» **Przytoczony tekst**
Trochę dziwi mnie to, że scenarzyści zamierzają tak długo trwać przy Blouis. Myślałam, że potrwa to dwa, góra cztery odcinki i zakończy się tak szybko ja się zaczęło. W takim samym stopniu intrygują mnie jakiekolwiek plany Charlie względem Chucka. Zastanawiam się zy będzie jej chodziło tylko o wyłudzenie pieniędzy od C.? (w końcu jest w tym całkiem niezła) Chociaż nie wydaje mi się, żeby ta myśl była trafna.
Co do jakichkolwiek kłótni Dan-Blair to mam pewność, że Dan w przypływie złości nie uderzy Blair ;P

frejabeha

No w Stanach fani ironizują, że sprzeda ją za książkę albo uderzy ją książką, haha ;)

Co do Blouisa, to szczerze mówiąc, gdy Blair powiedziała, że ślub będzie w listopadzie, to od razu skojarzyło mi się to z tym, że możliwy jest cliffhanger związany ze ślubem w połowie sezonu. Już gdzieś wcześniej o tym pisałam, akcja w serialu toczy się dwa, czasami trzy tygodnie przed czasem rzeczywistym. Przerwa w sezonie będzie w grudniu, więc całkiem prawdopodobny jest cliffhanger ze ślubem.

ocenił(a) serial na 6
someonelikeyou

Też prawda zapomniałam o tym ;)). Ciekawi mnie dlaczego Louis będzie występował tylko w dwóch odcinkach. Blair będzie planowała wszystko w US, a on będzie siedział w Monako? No i zastanawiam się w którym momencie B. poroni

frejabeha

Pewnie Louis będzie w Monaco. Zresztą wiemy, że w 5x01 Blair na pewno jest w NY i planuje ślub.
Jednak trzeba mieć na uwadze to, że te spoilery to tylko zarys sezonu, w czasie pisania odcinków (obecnie piszą 5x08) następują zmiany. W tym marcowym zarysie było np. to że Eric pojawia się w 5x01, a jak wiemy Connor nie pojawi się w najbliższym czasie w GG z racji tego, że ostatnio jego serial na ABC dostał kilkanaście odcinków od września.
Ja stawiałabym, że poronienie mogłoby być gdzieś około 5x05-5x07 z racji tego, że w zarysie jest wspomniane o tym, iż Blair chce porozmawiać o dziecku z Sereną, ale z jakiegoś powodu nie może, więc idzie do Dana. Stawiałabym na to, że po powrocie z LA, Serena dalej jest związana z filmem i po prostu nie ma czasu albo ma zupełnie inny wątek, jak ten np. w którym rozważa rzucenie szkoły. To tylko moje czyste spekulacje.
Co dziwi mnie w tym wszystkim, źródło nic nie wspomina o książce Dana, więc cała ta historia z książką mogła być dodatkiem last-minute, albo naprawdę dobrze chronionym, podobnie jak ciąża, która wyszła dopiero dwa, trzy dni przed finałem.

» **Zadania do wykonania**
• A. Ujmij krócej akapit tekstu zaczynający się od słów „Co do Blouisa, to szczerze mówiąc”, zachowując jego główne fakty.
• B. Zwróć wiernie fragment tekstu, który otwierają słowa „Co dziwi mnie”, a zamykają słowa „dni przed finałem.”.

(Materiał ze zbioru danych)
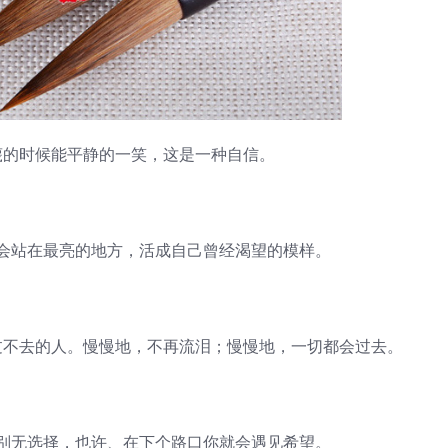
的时候能平静的一笑，这是一种自信。
站在最亮的地方，活成自己曾经渴望的模样。
不去的人。慢慢地，不再流泪；慢慢地，一切都会过去。
无选择，也许、在下个路口你就会遇见希望。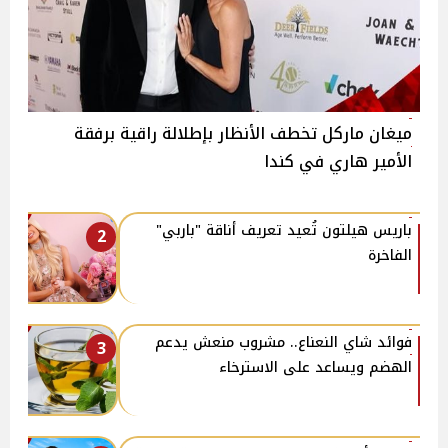
ميغان ماركل تخطف الأنظار بإطلالة راقية برفقة
الأمير هاري في كندا
باريس هيلتون تُعيد تعريف أناقة "باربي"
2
الفاخرة
فوائد شاي النعناع.. مشروب منعش يدعم
3
الهضم ويساعد على الاسترخاء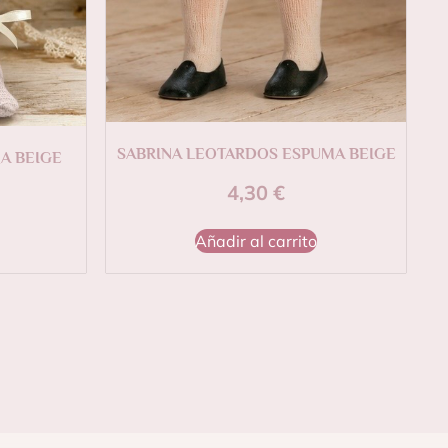
SABRINA LEOTARDOS ESPUMA BEIGE
A BEIGE
4,30
€
Añadir al carrito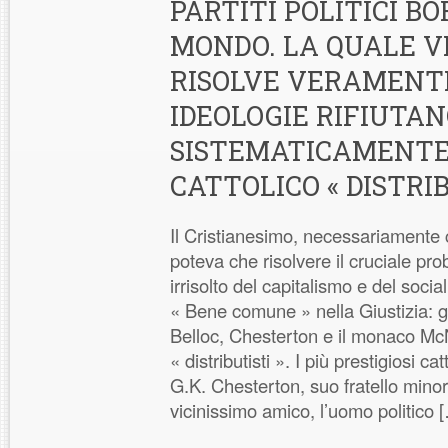
PARTITI POLITICI B
MONDO. LA QUALE V
RISOLVE VERAMENTE
IDEOLOGIE RIFIUTA
SISTEMATICAMENTE,
CATTOLICO « DISTRI
Il Cristianesimo, necessariamente 
poteva che risolvere il cruciale p
irrisolto del capitalismo e del social
« Bene comune » nella Giustizia: gr
Belloc, Chesterton e il monaco McN
« distributisti ». I più prestigiosi ca
G.K. Chesterton, suo fratello minore
vicinissimo amico, l’uomo politico 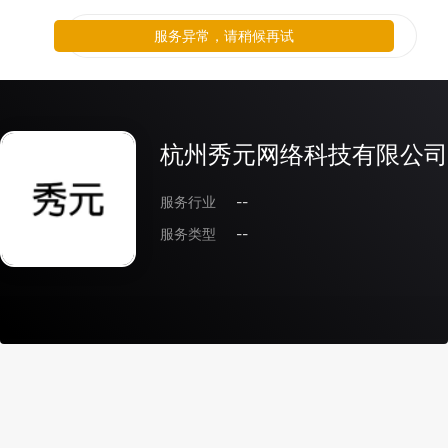
服务异常，请稍候再试
杭州秀元网络科技有限公司
服务行业
--
服务类型
--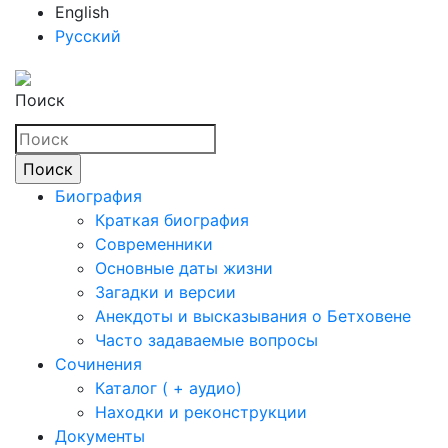
English
Русский
Поиск
Биография
Краткая биография
Современники
Основные даты жизни
Загадки и версии
Анекдоты и высказывания о Бетховене
Часто задаваемые вопросы
Сочинения
Каталог ( + аудио)
Находки и реконструкции
Документы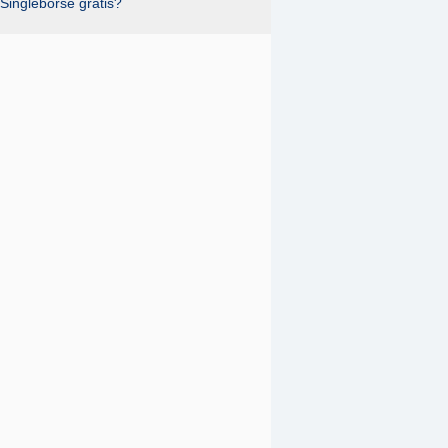
Singlebörse gratis?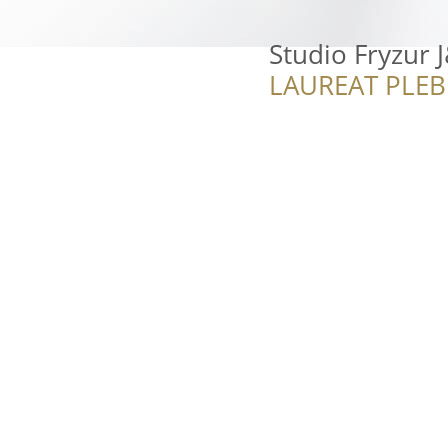
Studio Fryzur 
LAUREAT PLEB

» **Odpowiedzi poniżej**
• A. Listopadowy termin ślubu Blair nasuwa myśl o cliffhangerze związanym ze ślubem w połowie sezonu. Akcja serialu toczy się dwa, czasem trzy tygodnie przed czasem rzeczywistym, a przerwa w sezonie wypada w grudniu, więc taki cliffhanger jest całkiem prawdopodobny.

• B.
Co dziwi mnie w tym wszystkim, źródło nic nie wspomina o książce Dana, więc cała ta historia z książką mogła być dodatkiem last-minute, albo naprawdę dobrze chronionym, podobnie jak ciąża, która wyszła dopiero dwa, trzy dni przed finałem.